Currently, Gujarat contributes less than 5% in yarn production of India. But in about four years, it is estimated to increase to over 20%. Till now, the largest cotton producing state, Gujarat was depending on southern states to spin cotton yarn. For a long time now, China has been the hub of garment manufacturing and its goods are supplied across the world — but they are now culling at least some processes in the chain.

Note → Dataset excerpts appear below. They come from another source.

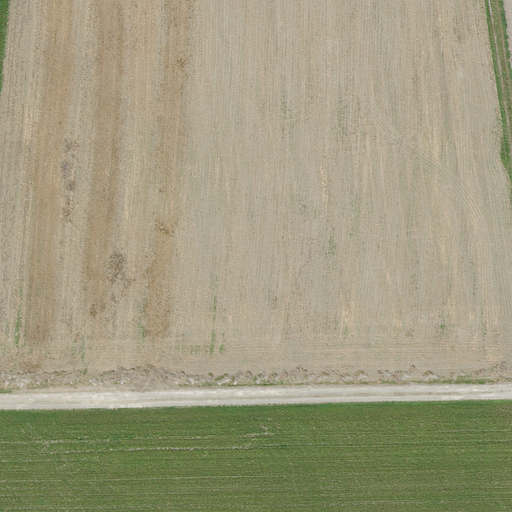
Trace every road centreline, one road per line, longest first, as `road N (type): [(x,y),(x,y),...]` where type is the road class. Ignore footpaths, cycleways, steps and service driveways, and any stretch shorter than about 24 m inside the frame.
road 1 (track): [(511,392),(0,401)]
road 2 (track): [(511,161),(489,0)]
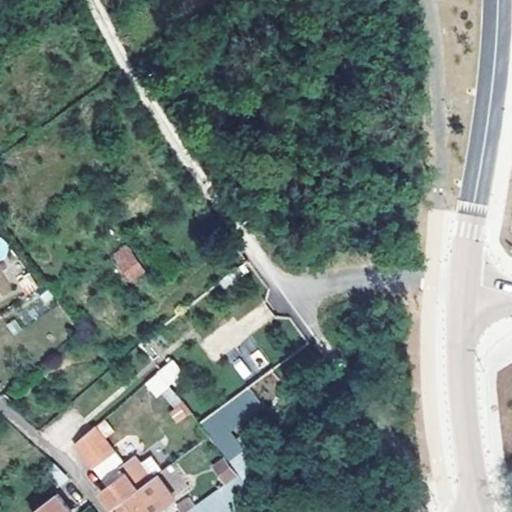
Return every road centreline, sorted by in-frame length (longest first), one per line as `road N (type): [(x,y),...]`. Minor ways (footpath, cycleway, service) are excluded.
road 1 (secondary): [(497,0),(461,280)]
road 2 (secondary): [(461,280),(459,352),(480,511)]
road 3 (unclassified): [(287,299),(360,275),(461,280)]
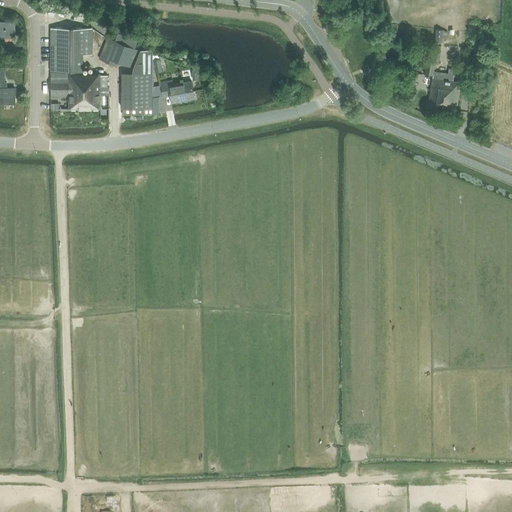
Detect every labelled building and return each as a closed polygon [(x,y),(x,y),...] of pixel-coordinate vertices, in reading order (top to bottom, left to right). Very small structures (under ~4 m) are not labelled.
[(14,22),(0,22),(0,38),(15,38),(14,22)] [(84,72),(84,54),(92,54),(92,28),(51,28),(51,73),(51,96),(69,96),(69,109),(100,109),(100,87),(109,87),(109,76),(101,76),(101,74),(92,74),(92,73),(84,72)] [(434,43),(442,43),(444,30),(436,29),(434,43)] [(107,38),(99,59),(117,66),(118,62),(133,68),(132,73),(122,73),(122,109),(122,115),(143,115),(152,115),(152,109),(152,98),(152,94),(152,87),(152,83),(152,73),(152,59),(152,56),(152,55),(152,51),(140,50),(134,48),(114,40),(108,37),(107,38)] [(425,75),(432,76),(434,76),(435,71),(436,63),(439,63),(441,46),(432,44),(429,61),(424,61),(422,72),(425,73),(425,75)] [(487,63),(492,64),(495,48),(490,47),(489,53),(485,52),(484,58),(488,59),(487,63)] [(157,54),(152,55),(152,56),(152,59),(155,72),(162,71),(159,58),(158,58),(157,54)] [(482,63),(470,62),(469,73),(481,74),(482,63)] [(434,76),(432,76),(432,77),(428,110),(455,114),(460,82),(453,81),(455,70),(449,69),(448,74),(442,73),(442,72),(435,71),(434,76)] [(0,70),(0,103),(15,104),(15,88),(7,88),(7,82),(4,82),(4,70),(0,70)] [(191,72),(193,80),(201,79),(200,71),(191,72)] [(163,97),(170,96),(172,103),(194,99),(191,80),(173,84),(173,80),(160,82),(163,97)]
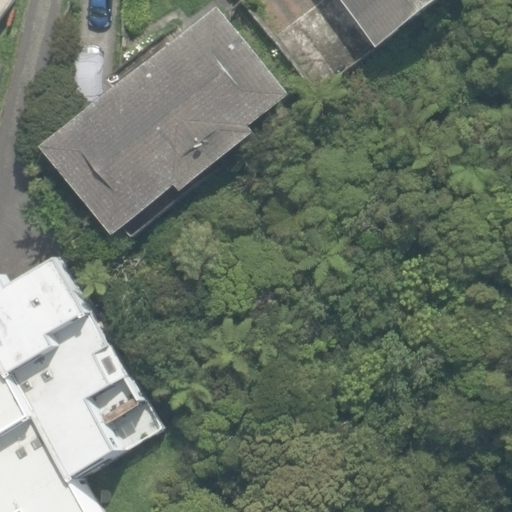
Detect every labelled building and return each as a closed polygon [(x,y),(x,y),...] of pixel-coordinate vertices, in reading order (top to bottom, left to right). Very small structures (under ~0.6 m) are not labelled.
[(0,0),(0,15),(11,0),(0,0)] [(351,0),(388,49),(452,0),(351,0)] [(54,148),(126,235),(187,184),(192,191),(263,133),(258,127),(295,96),(223,8),(54,148)] [(0,281),(0,339),(87,478),(135,447),(117,417),(149,397),(63,260),(18,289),(10,276),(0,281)] [(108,511),(87,478),(0,339),(0,511),(108,511)]
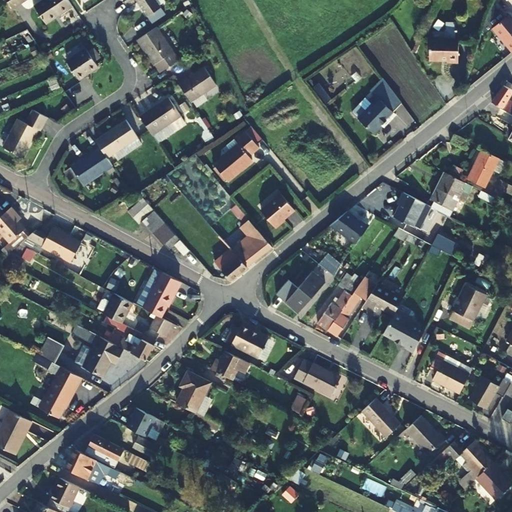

Much of the cotton used by China to manufacture the garments was imported from India, 80-90% of which came from Gujarat.
In the last one-and-half years, yarn exports from India have already increased by 68%.
“Because of the rising demand of yarn from China and textile benefits announced by the state and central governments, over 100 spinning units are in the pipeline in Gujarat,” said Sajjan Kejriwal, Ahmedabad-based yarn exporter and director of Ambica Taptex.
Between the last half of 2012 and the same period in 2013, yarn exports from India have already increased by 30% from 90 million kg to 118 million kg per month. “This was mainly due to demands from China,” he said. In the current cotton season, India is estimated to produce around 370 lakh bales out of which about 28% is contributed by Gujarat.
Interestingly, cotton prices increased by about 30% in last one year from around Rs32,800 per candy to Rs42,000. But yarn prices, for more commonly sold 16 counts open-end, were around Rs140 per kg in last year, which increased by less than 15% to Rs160 per kg. “Due to many factors, cotton prices saw a huge jump and we are expecting that cotton prices will continue to rise as demand will increase. However, the yarn prices have not increased much,” said Bharat Chhajer, committee member of Powerloom Development & Export Promotion Council.
Compared to previous year, the cotton farmers are believed to be in a better position, said MD of Gujcot, NM Sharma. “Last year farmers incurred losses. This year, the season started with low prices but in last few days, the prices have recovered which is better for cotton farmers of Gujarat. The prices increased as demand for cotton is increasing from spinning units of the country,” he said.